Zum ersten Mal seit dem Anruf in Seattle verspürte ich den leisesten Hauch von Erleichterung.
Der Tag, an dem sich alles veränderte
Der anschließende rechtliche Prozess war lang und kompliziert und umfasste Polizeiberichte, medizinische Unterlagen und eine Gerichtsverhandlung, die jedes Detail ans Licht brachte.

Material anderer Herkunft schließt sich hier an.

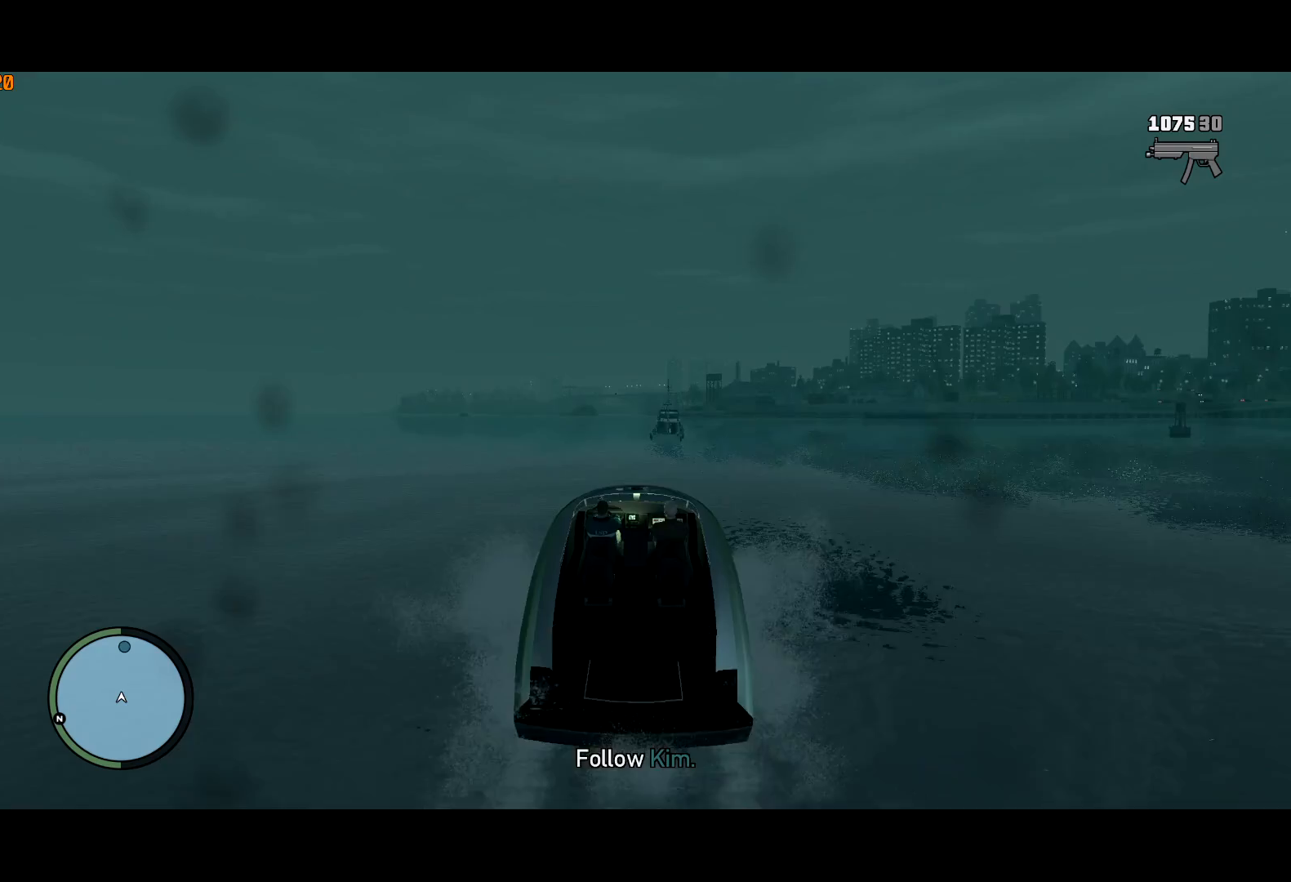
{"keys": ["ctrl", "w"], "mouse": [], "events": [[217, "d", "down"], [300, "d", "up"]]}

Als die Aufnahmen vorgelegt wurden, sprach die Beweislage für sich.
Der Richter sprach schließlich das alleinige Sorgerecht zu und stellte Lilys Wohl vollständig unter meine Obhut, während sich für die Erwachsenen, die diesen Schaden zugelassen hatten, weitere rechtliche Konsequenzen ergaben.
Das Wichtigste jedoch geschah lange nach Abschluss des Verfahrens.
Monate später saß Lily neben mir am Küchentisch und arbeitete an einem Schulprojekt über Mut.